------ PROVIDED DATA

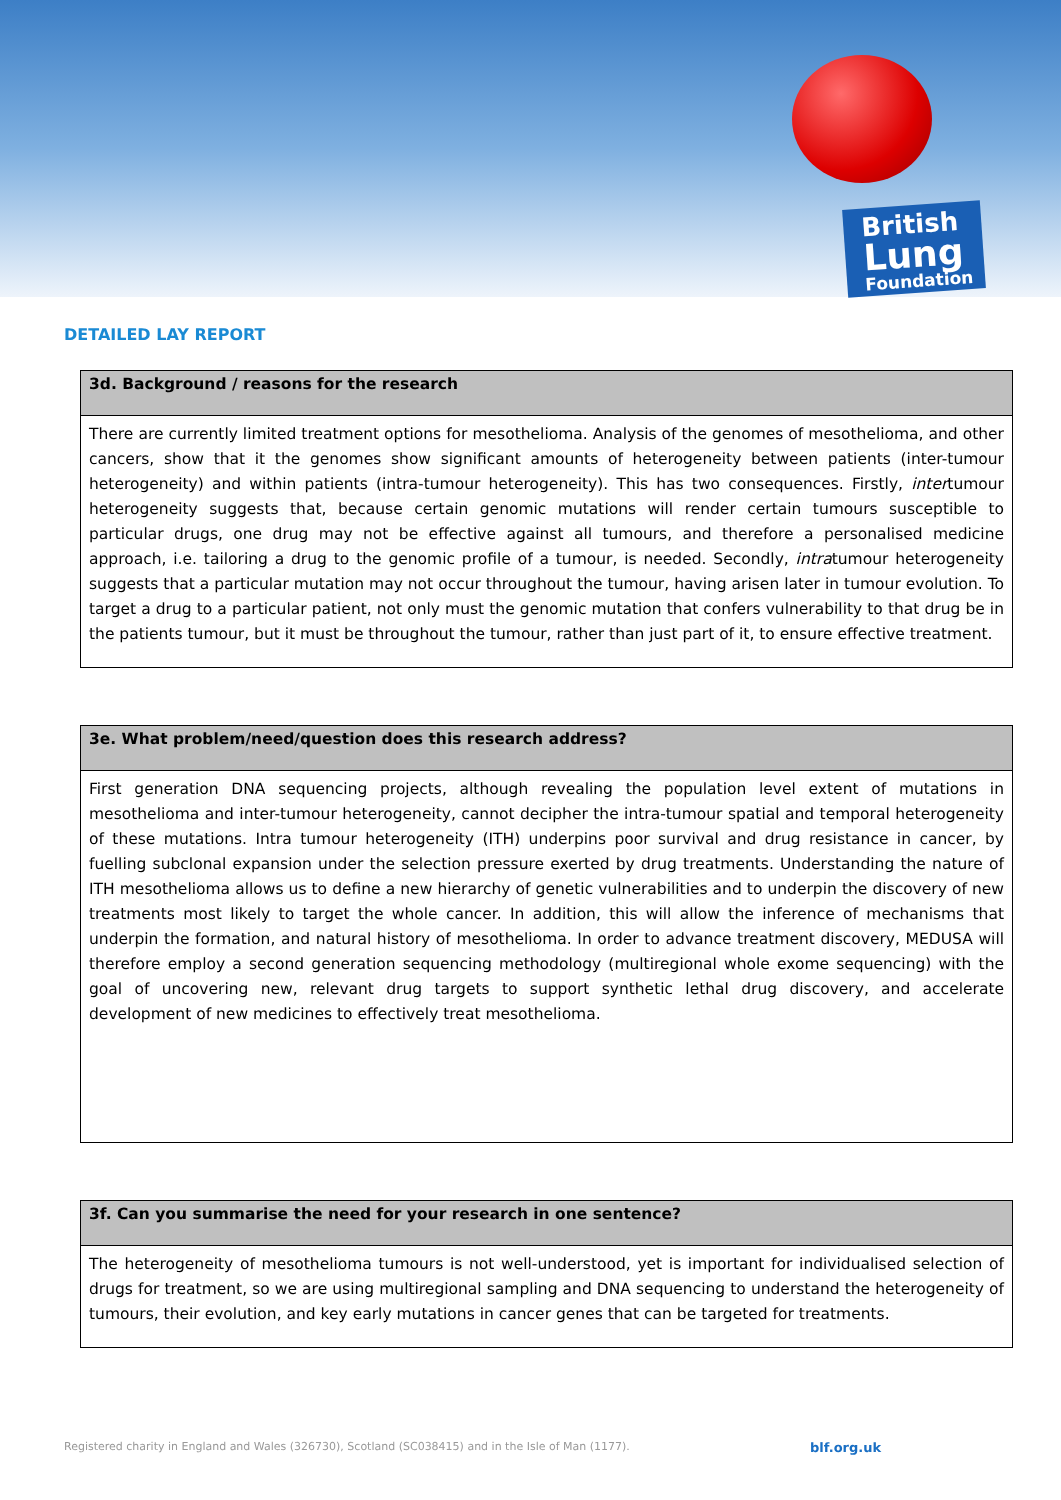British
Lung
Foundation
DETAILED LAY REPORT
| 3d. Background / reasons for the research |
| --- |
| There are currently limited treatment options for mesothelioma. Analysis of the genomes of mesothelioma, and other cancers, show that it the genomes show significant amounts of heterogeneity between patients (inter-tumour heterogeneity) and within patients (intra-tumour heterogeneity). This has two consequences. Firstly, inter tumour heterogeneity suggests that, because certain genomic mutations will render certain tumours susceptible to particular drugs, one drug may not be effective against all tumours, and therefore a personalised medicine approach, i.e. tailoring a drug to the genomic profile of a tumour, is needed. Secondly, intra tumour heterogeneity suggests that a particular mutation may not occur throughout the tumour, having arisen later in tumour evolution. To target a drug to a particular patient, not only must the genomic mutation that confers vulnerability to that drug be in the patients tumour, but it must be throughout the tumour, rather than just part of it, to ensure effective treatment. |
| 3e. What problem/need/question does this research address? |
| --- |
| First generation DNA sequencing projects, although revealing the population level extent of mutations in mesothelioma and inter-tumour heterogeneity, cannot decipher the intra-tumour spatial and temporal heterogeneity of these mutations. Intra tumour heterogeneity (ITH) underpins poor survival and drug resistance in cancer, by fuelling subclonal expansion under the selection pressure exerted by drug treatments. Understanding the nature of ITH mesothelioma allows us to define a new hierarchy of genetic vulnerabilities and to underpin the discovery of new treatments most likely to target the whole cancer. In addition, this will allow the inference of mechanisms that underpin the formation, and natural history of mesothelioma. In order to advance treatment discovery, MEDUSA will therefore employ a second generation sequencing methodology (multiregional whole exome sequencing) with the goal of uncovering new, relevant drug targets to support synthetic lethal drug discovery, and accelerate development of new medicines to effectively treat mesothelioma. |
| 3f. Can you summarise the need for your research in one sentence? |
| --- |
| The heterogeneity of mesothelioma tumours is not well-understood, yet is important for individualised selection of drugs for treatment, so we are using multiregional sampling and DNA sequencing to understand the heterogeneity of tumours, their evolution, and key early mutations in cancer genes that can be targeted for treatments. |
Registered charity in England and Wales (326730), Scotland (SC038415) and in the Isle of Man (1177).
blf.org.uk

------------

- **PROBLEM DETAILS**
Could you repeat all of the data exactly, minus the pictures?

- **ANSWER AREA**
British
Lung
Foundation
DETAILED LAY REPORT
| 3d. Background / reasons for the research |
| --- |
| There are currently limited treatment options for mesothelioma. Analysis of the genomes of mesothelioma, and other cancers, show that it the genomes show significant amounts of heterogeneity between patients (inter-tumour heterogeneity) and within patients (intra-tumour heterogeneity). This has two consequences. Firstly, inter tumour heterogeneity suggests that, because certain genomic mutations will render certain tumours susceptible to particular drugs, one drug may not be effective against all tumours, and therefore a personalised medicine approach, i.e. tailoring a drug to the genomic profile of a tumour, is needed. Secondly, intra tumour heterogeneity suggests that a particular mutation may not occur throughout the tumour, having arisen later in tumour evolution. To target a drug to a particular patient, not only must the genomic mutation that confers vulnerability to that drug be in the patients tumour, but it must be throughout the tumour, rather than just part of it, to ensure effective treatment. |
| 3e. What problem/need/question does this research address? |
| --- |
| First generation DNA sequencing projects, although revealing the population level extent of mutations in mesothelioma and inter-tumour heterogeneity, cannot decipher the intra-tumour spatial and temporal heterogeneity of these mutations. Intra tumour heterogeneity (ITH) underpins poor survival and drug resistance in cancer, by fuelling subclonal expansion under the selection pressure exerted by drug treatments. Understanding the nature of ITH mesothelioma allows us to define a new hierarchy of genetic vulnerabilities and to underpin the discovery of new treatments most likely to target the whole cancer. In addition, this will allow the inference of mechanisms that underpin the formation, and natural history of mesothelioma. In order to advance treatment discovery, MEDUSA will therefore employ a second generation sequencing methodology (multiregional whole exome sequencing) with the goal of uncovering new, relevant drug targets to support synthetic lethal drug discovery, and accelerate development of new medicines to effectively treat mesothelioma. |
| 3f. Can you summarise the need for your research in one sentence? |
| --- |
| The heterogeneity of mesothelioma tumours is not well-understood, yet is important for individualised selection of drugs for treatment, so we are using multiregional sampling and DNA sequencing to understand the heterogeneity of tumours, their evolution, and key early mutations in cancer genes that can be targeted for treatments. |
Registered charity in England and Wales (326730), Scotland (SC038415) and in the Isle of Man (1177).
blf.org.uk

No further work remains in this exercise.